Le casting est excellent, à commencer par Hideaki Itô (Sukiyaki Western Django, The Princess Blade) et Emi Takei (Rurouni Kenshin: Kyoto Inferno, Love for Beginners) en Shokichi et Nanao. Ce dernier m’a par moments rappelé Toshiro Mifune, l’acteur fétiche du grand Akira Kurosawa. Quant à Shun Oguri (Crows Zero I & II), il sort du lot dans le rôle de Ko Honda, le méchant de service efféminé qui s’habille en robe à imprimé fleuri, une tête pensante qui a « presque » tout planifié.

Il y a un lien de parenté entre Terraformars et Blade Runner.

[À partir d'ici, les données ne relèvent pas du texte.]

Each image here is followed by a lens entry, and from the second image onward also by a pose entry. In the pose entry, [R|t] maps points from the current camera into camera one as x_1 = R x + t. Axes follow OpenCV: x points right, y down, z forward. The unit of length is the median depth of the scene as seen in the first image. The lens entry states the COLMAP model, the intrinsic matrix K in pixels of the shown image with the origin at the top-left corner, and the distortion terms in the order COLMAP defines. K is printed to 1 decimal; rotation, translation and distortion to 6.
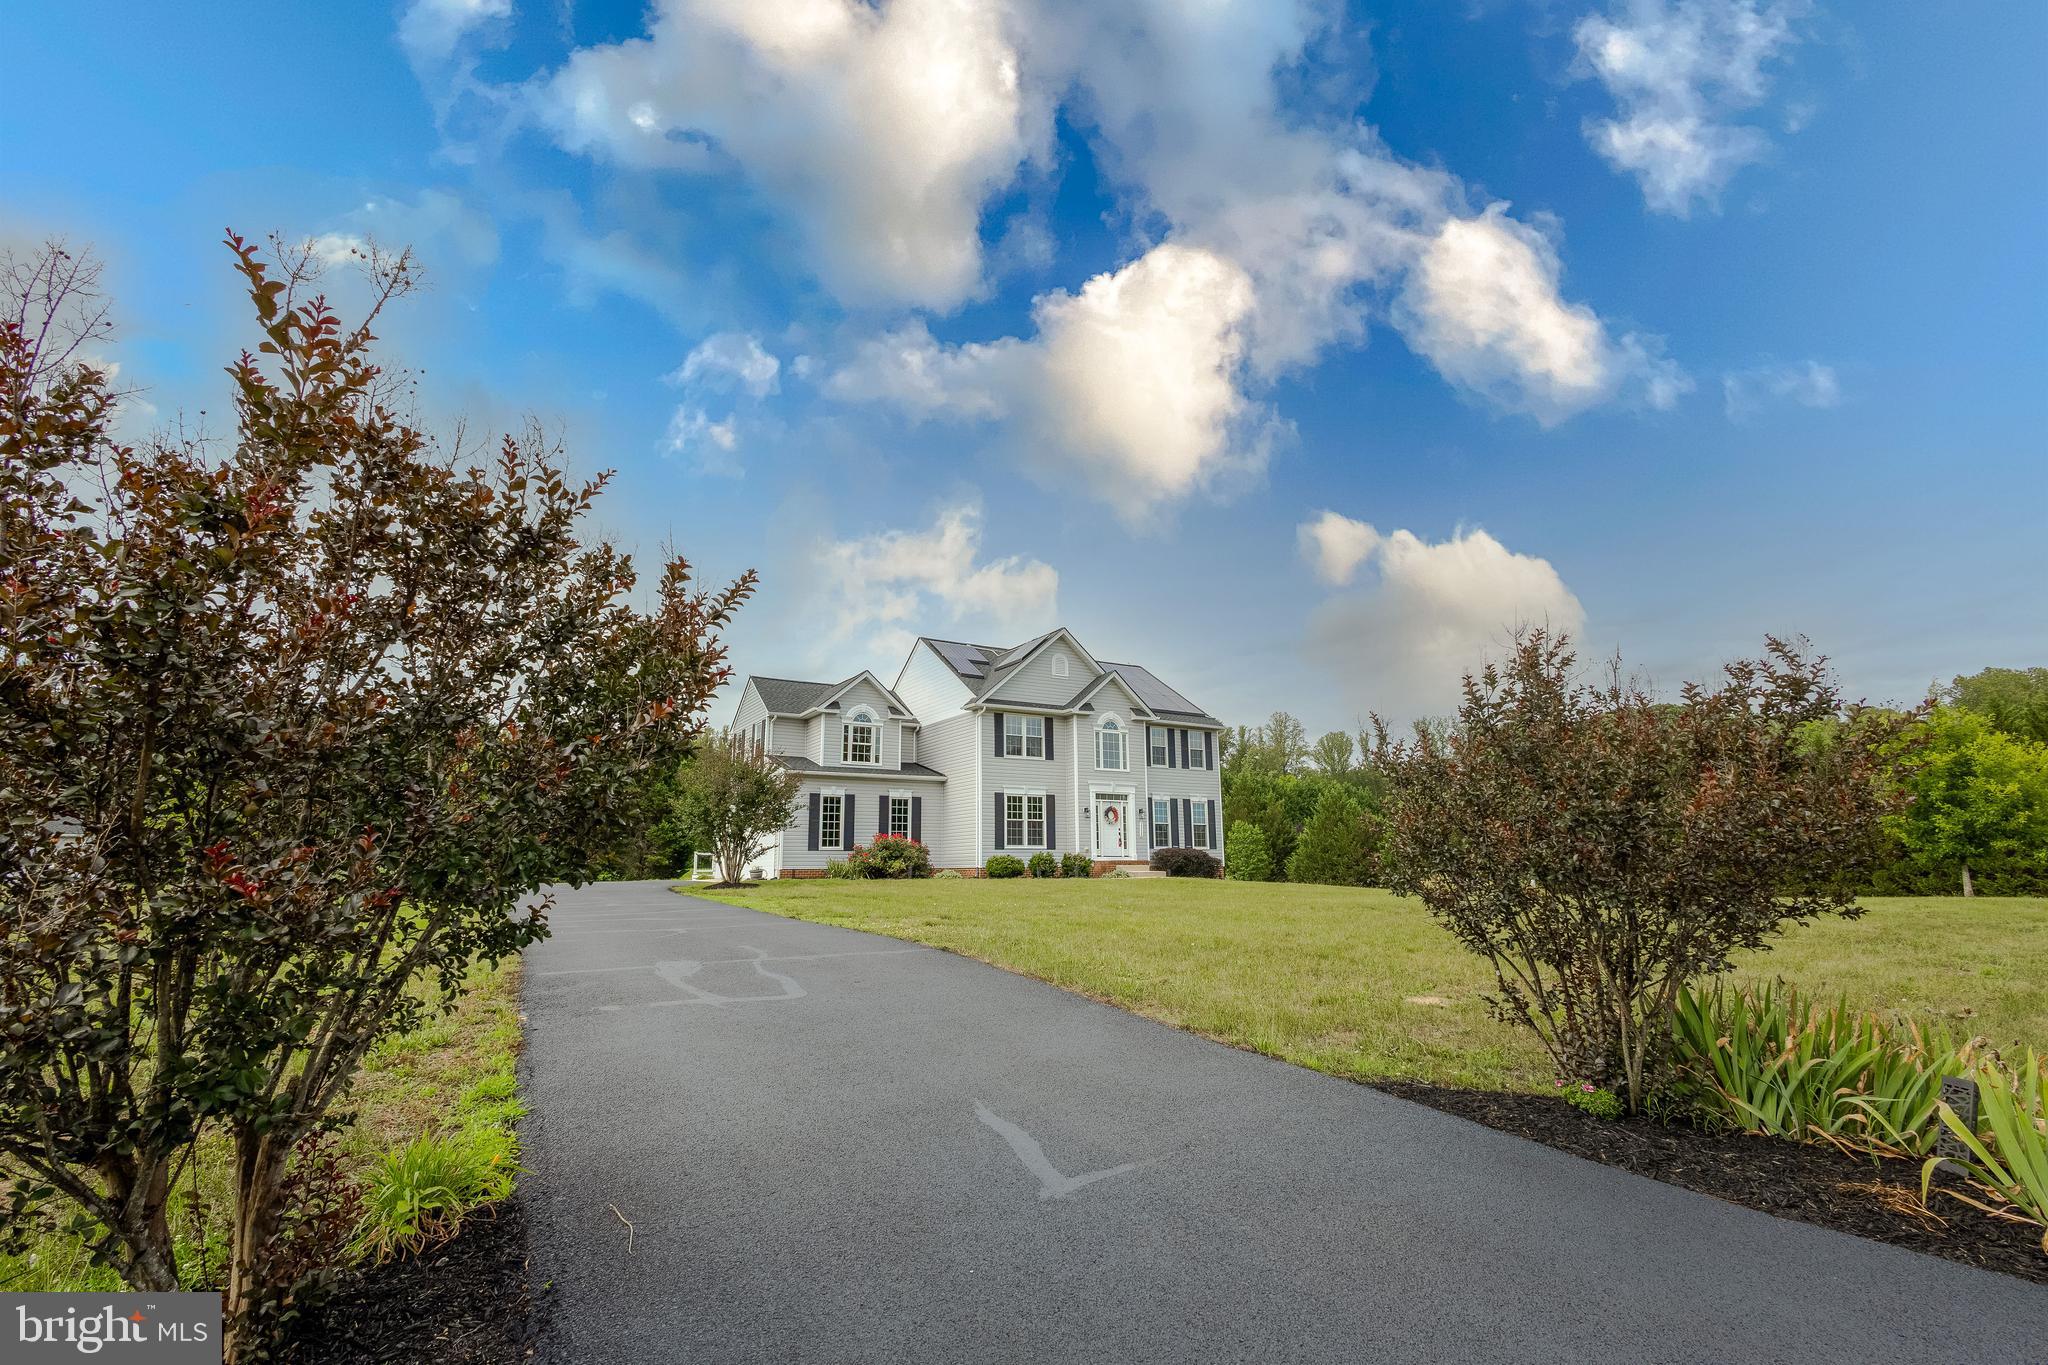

Certains diront qu’il était inutile d’approfondir, sous forme de flashbacks, des personnages qui ne survivront pas jusqu’au générique de fin. D’autres, comme moi, vous expliqueront que de mettre tous les personnages (principaux et secondaires) sur un même pied d’égalité, avec un passé développé et personnalisé, rend les rebondissements encore plus inattendus. Impossible donc de savoir qui survivra tellement rien n’est prévisible.

De mauvaises langues reprochent souvent à Miike de tourner en dérision ses personnages féminins. Je crois que cette misogynie n’est que façade, en ce sens que les femmes dans ce film-ci du moins sont toujours au centre des rebondissements susmentionnés.

Il y a un certain travail de recherche derrière les transformations génétiques des membres de Bug-2. Chacune d’entre elles est présentée et expliquée à l’écran, une parenthèse qui rend l’histoire encore plus vraisemblable pour les spectateurs et fait en sorte que le résulte se rapproche d’un jeu vidéo. Les entomologues aguerris y trouveront peut-être nombre d’incohérences, tant dans les termes employés que dans les statistiques, mais Miike n’a rien d’un documentariste si je ne m’abuse…

Il y a un lien de parenté entre Terraformars et Star Wars.

Miike est extrêmement prolifique. Que ce soit pour le cinéma ou la télévision, il a été crédité en tant que réalisateur dans près d’une centaine de productions en un quart de siècle!

L’homme de 55 ans a confié ceci à l’endroit des spectateurs de Fantasia qui n’ont pas peur des coquerelles : « Je recommande à tous les Nord-Américains d’aller au Japon dans les endroits où il y a beaucoup de coquerelles pour ressentir le sentiment de la peur. »

Bref, Terraformars m’a agréablement surpris au point de piquer ma curiosité sur le cinéma japonais inspiré de mangas. C’était le premier film que je visionnais de Miike et j’ai même eu la chance de le voir en personne. Autrement dit, et c’est triste à admettre en tant que cinéphile, je n’ai vu à peine qu’un pour cent de sa filmographie. J’ai l’intention de m’y mettre, incessamment, en commençant par Audition, Ichi the Killer, 13 Assassins, As the Gods Will et la trilogie Dead or Alive. Quant à vous, connaisseur de ce cinéaste workaholique ou non, découvrez son plus récent film avant qu’il en termine un autre!